As stated by Politopoulos et al., to understand play you must play. Nevertheless, our experience of play in the Digital Age is likely to be different from that in the past, or even other societies today. This extends to circumstances beyond the different kinds of ‘house rules’ that can be used for particular games. For example, a board game that takes many hours may not be seen as ideal or even fun for some players (though some gamers revel in a marathon-like game), whereas among the Ju|’hoan in Botswana and the Yei and Nama people in Namibia, mancala game players may use a game as something to pass time rather than reach a goal in a ‘reasonable’ amount of time. The game itself may continue on for many hours, with players leaving the game and being replaced by others as interest wanes or other responsibilities call (de Voogt, personal communication). Also, games such as chess, which are often seen as contemplative and quiet, might also be played in a raucous atmosphere as players and spectators taunt one another in another cultural context (Pankhurst Reference Pankhurst1971, 152–153). Societal norms surrounding play, which vary in different places and times, are thus important to consider when trying to understand how our behaviours and expectations during play may be different. How do we apply our own playful experiences to the study of other playful pasts?

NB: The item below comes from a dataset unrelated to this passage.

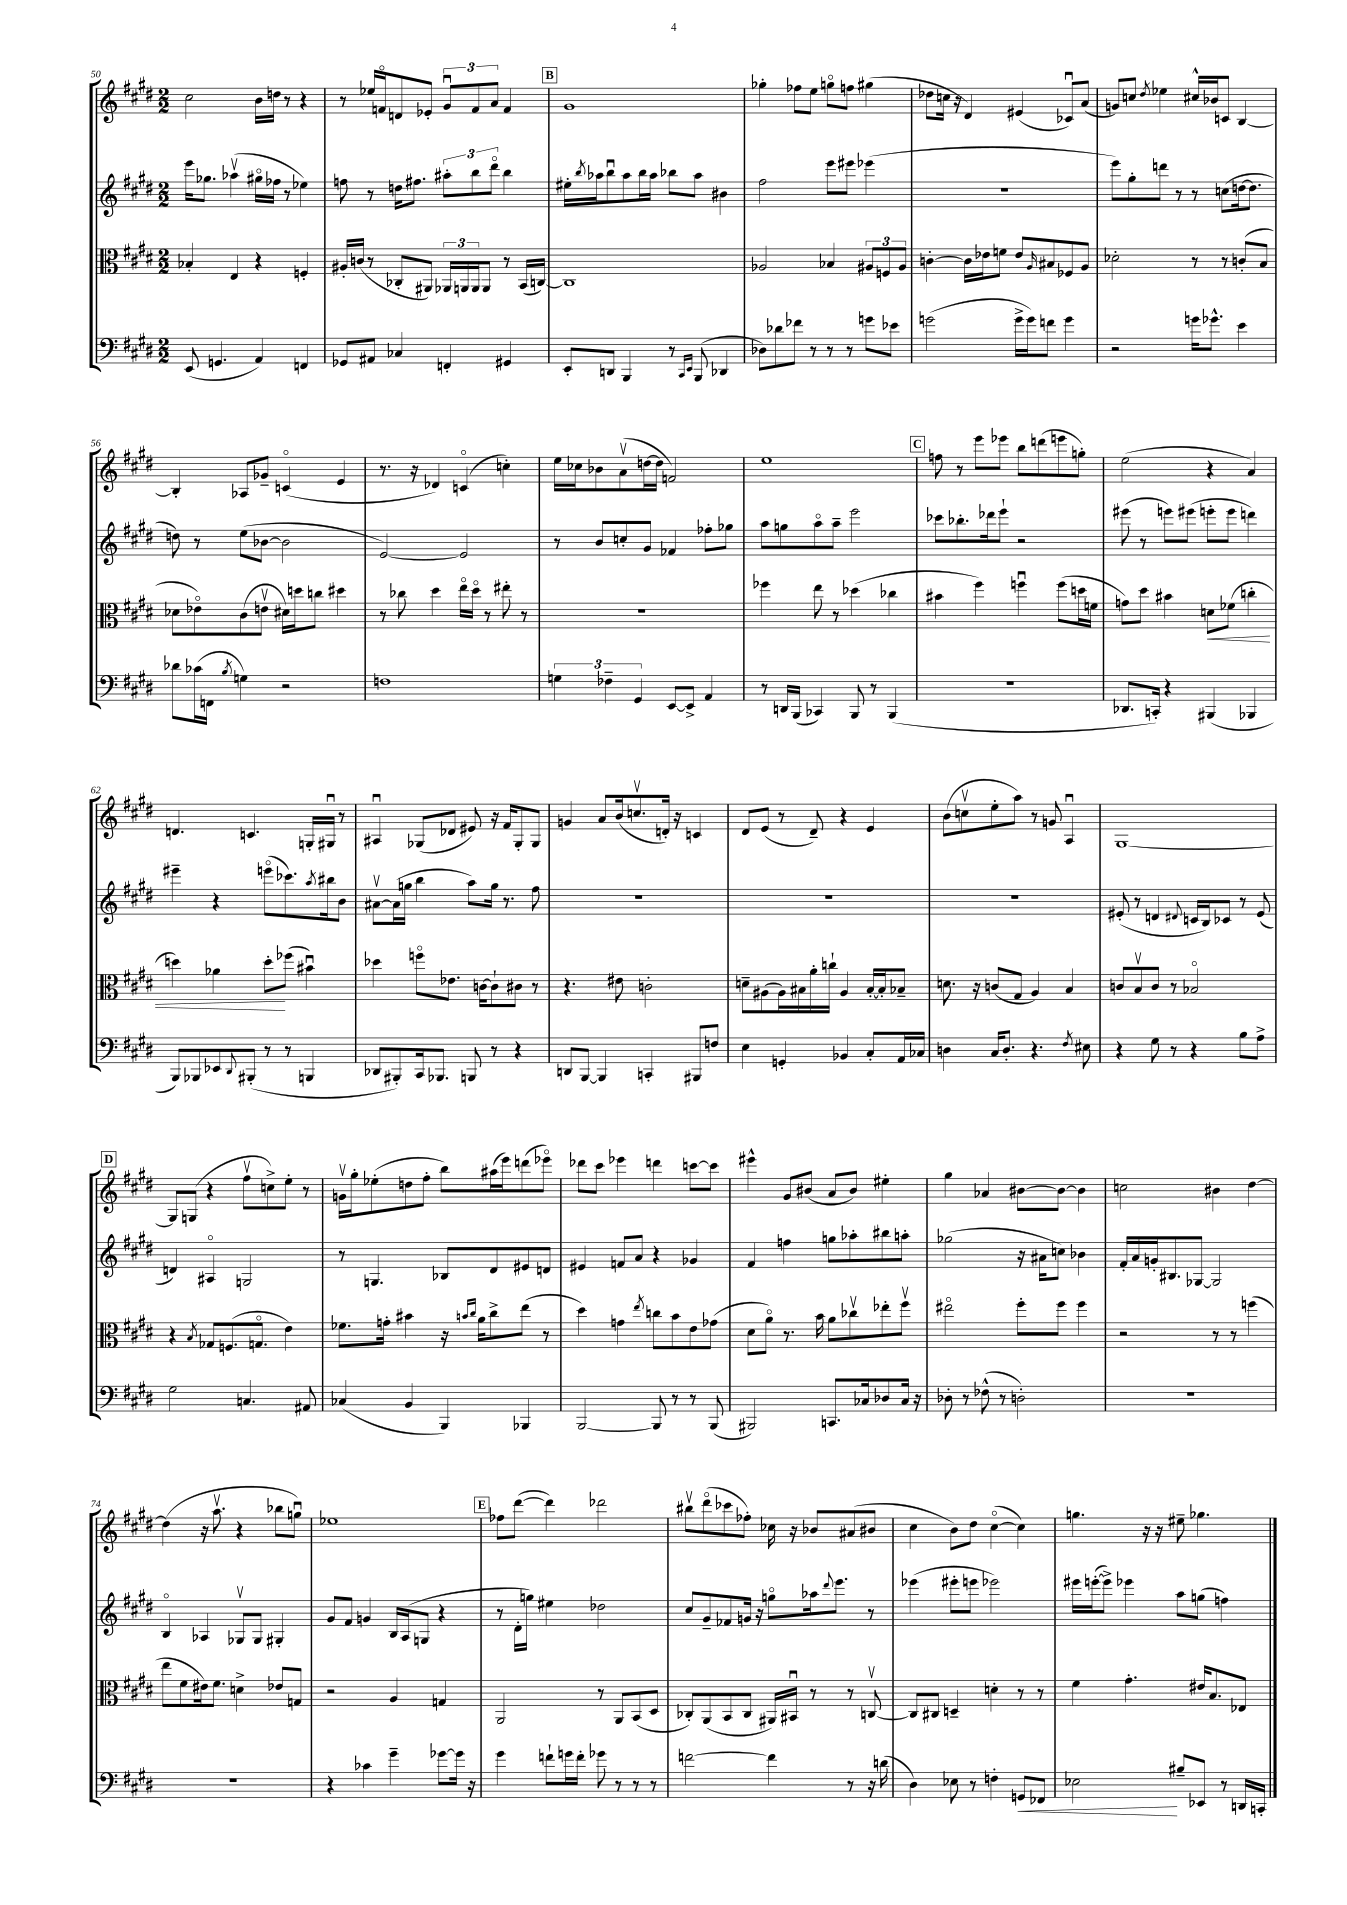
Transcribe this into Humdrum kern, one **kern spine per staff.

This brings up the nature of games as a form of cultural heritage, and as such there are sensitivities that are relevant to the play of games from other cultures. The history of play is not all fun and games, as colonialism and capitalism have had effects on the cultural heritage of play. European board games have replaced local games, as pressure to behave in ways similar to Europeans led to the spread of football and cricket (Appadurai Reference Appadurai and Breckenridge1995) as well as the standardized European rules of chess, which were introduced to South Asia and replaced local versions of chaturanga, the original form of the game; moreover, reintroduced versions of local games (e.g. Ludo and snakes and ladders) were commercially appropriated in Europe and resold to their communities of origin (Mukherjee in press). Even today, video and commercial games are replacing traditional forms of play, leading to their disappearance. Organizations have begun to address this issue – again, largely focusing on sports. To date, only one board game has been inscribed by UNESCO on its list of intangible cultural heritage (UNESCO 2020).
There is still much to accomplish to bring the archaeological study of play to where it should be, and to more completely integrate it into a holistic archaeological approach to understanding ancient life. After all, isn’t the whole point of life, with all the economic, political and ritual choices we make, meant to be being able to enjoy ourselves – to have fun? This is not so different from life in the past, and recognizing this will lead us to better understand the motivations, interactions and daily lives of the people we study. We have a lot of work to do to solve this puzzle, so to echo the authors’ sentiment, let the games begin!